▸ **About this exercise**: The expected response is an exact repetition of every record, with images excluded.

▸ **Supplied entries**:
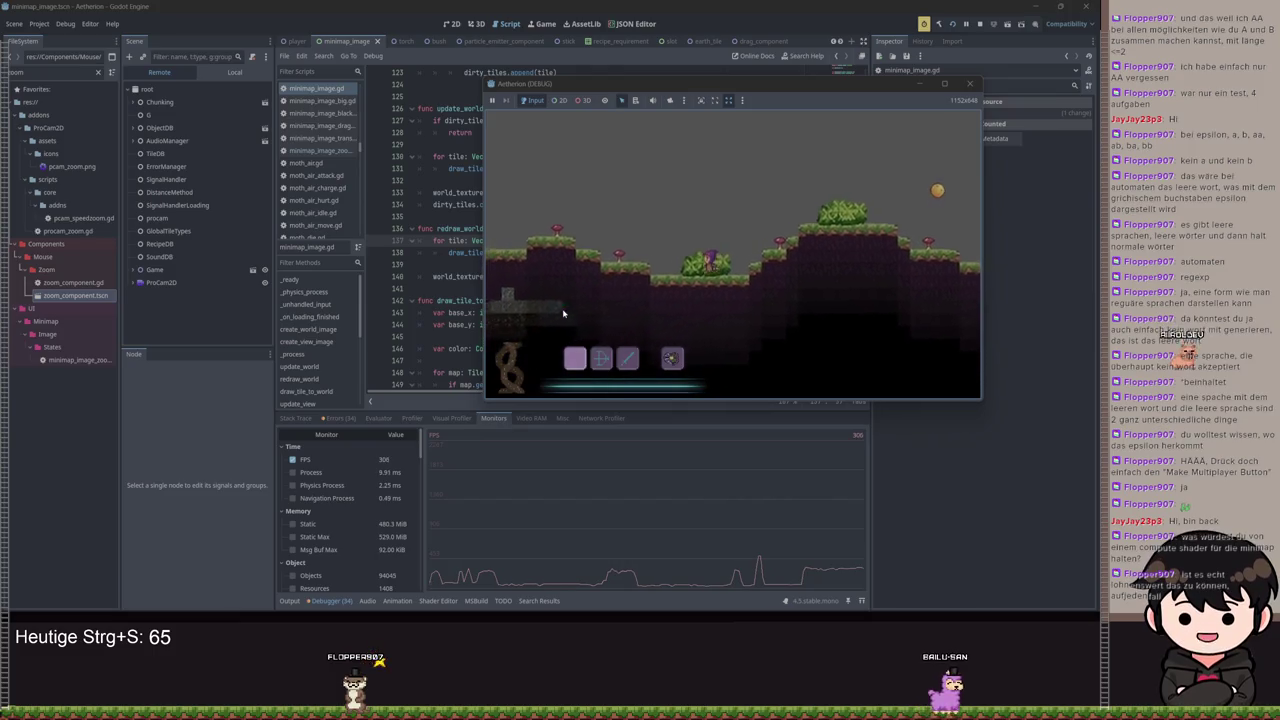
key(a)
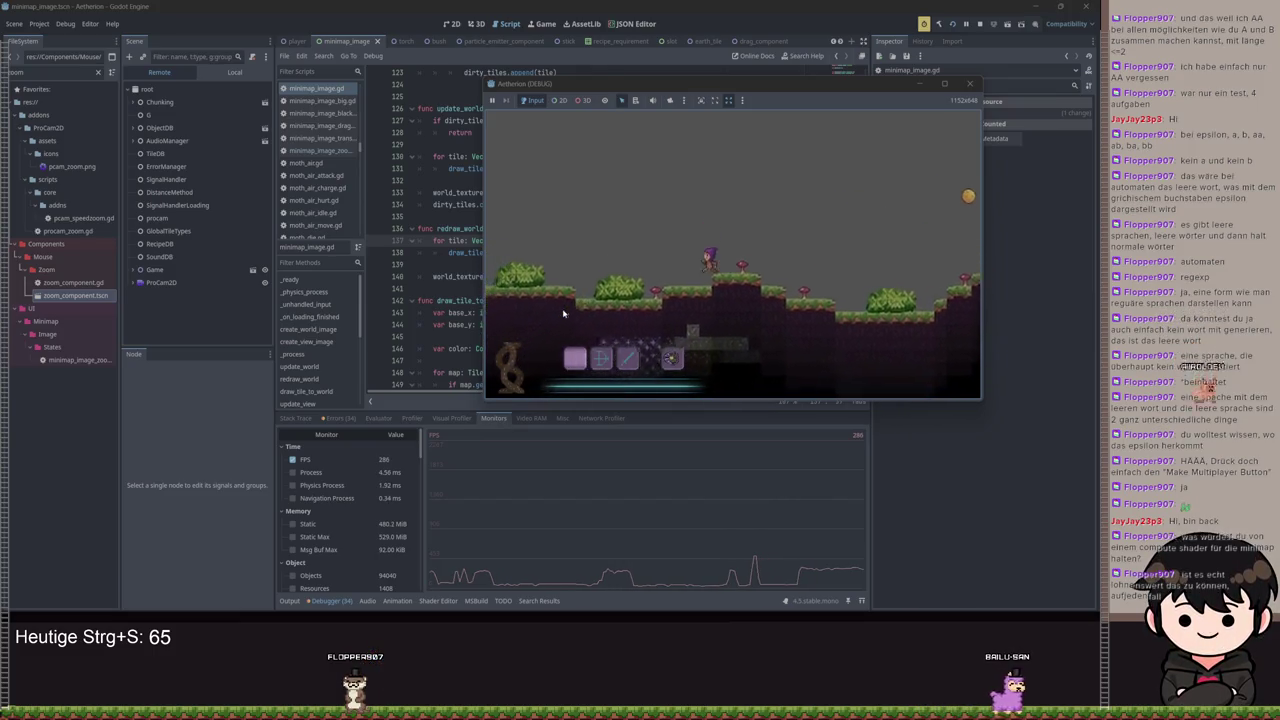
key(a)
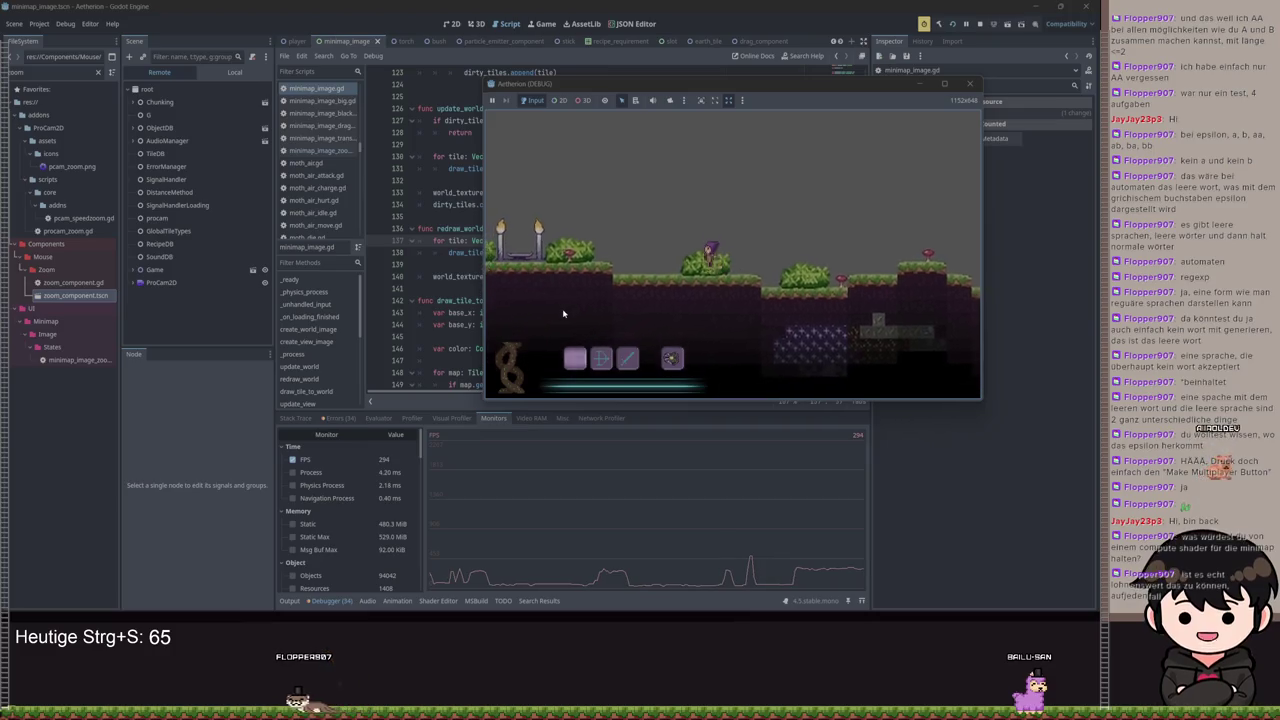
key(a)
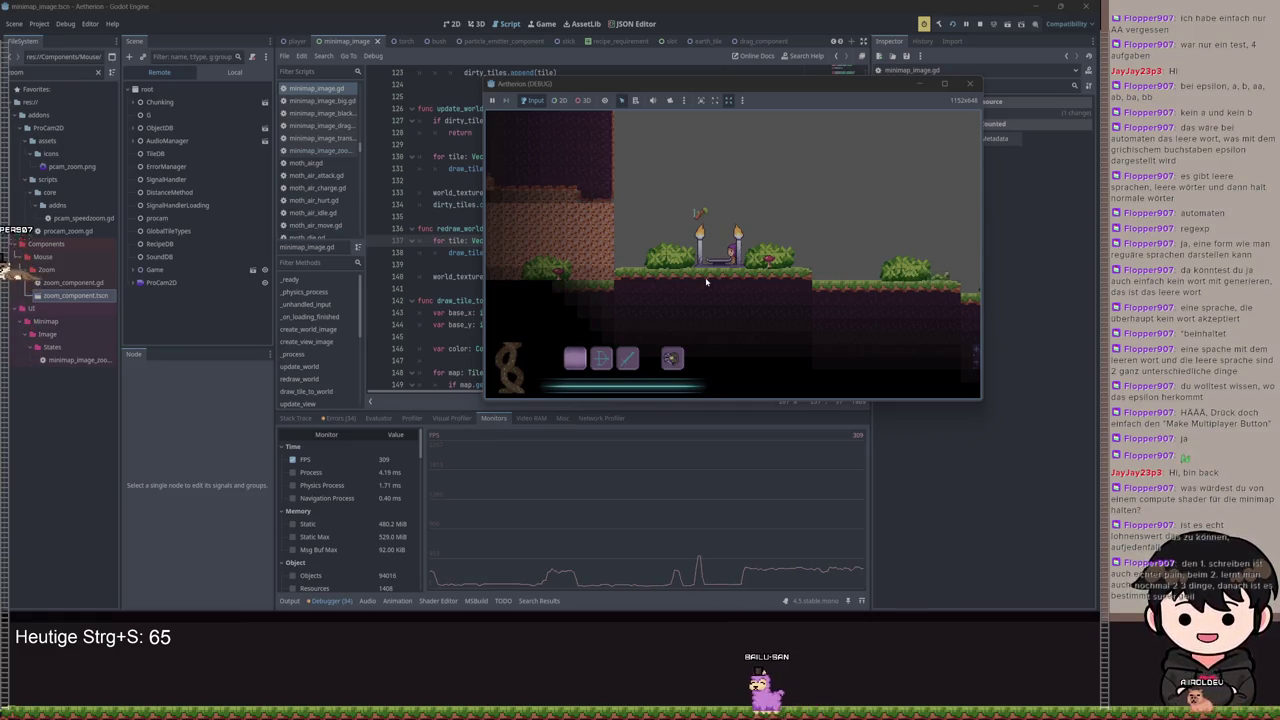
key(d)
key(space)
Run the character right onto the hill and dig out the bush and brown notch tiles
key(d)
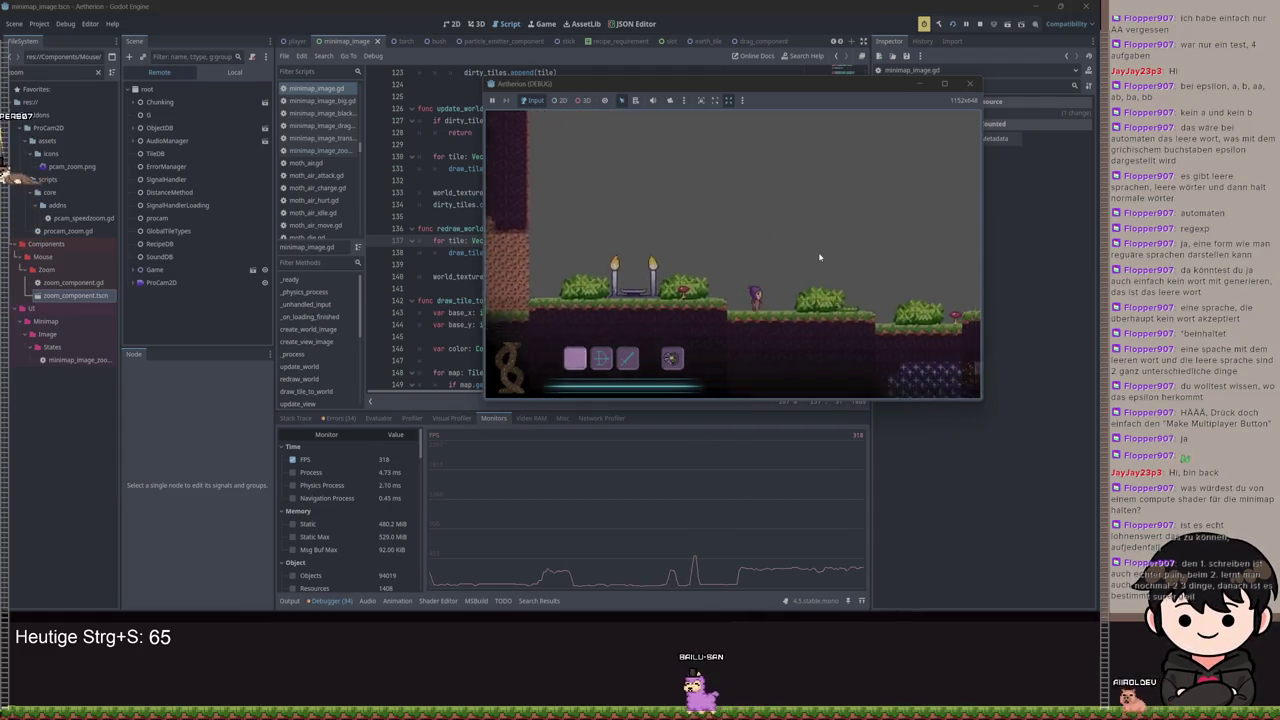
key(d)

▸ **Result of this exercise**:
key(a)
key(a)
key(a)
key(d)
key(space)
Run the character right onto the hill and dig out the bush and brown notch tiles
key(d)
key(d)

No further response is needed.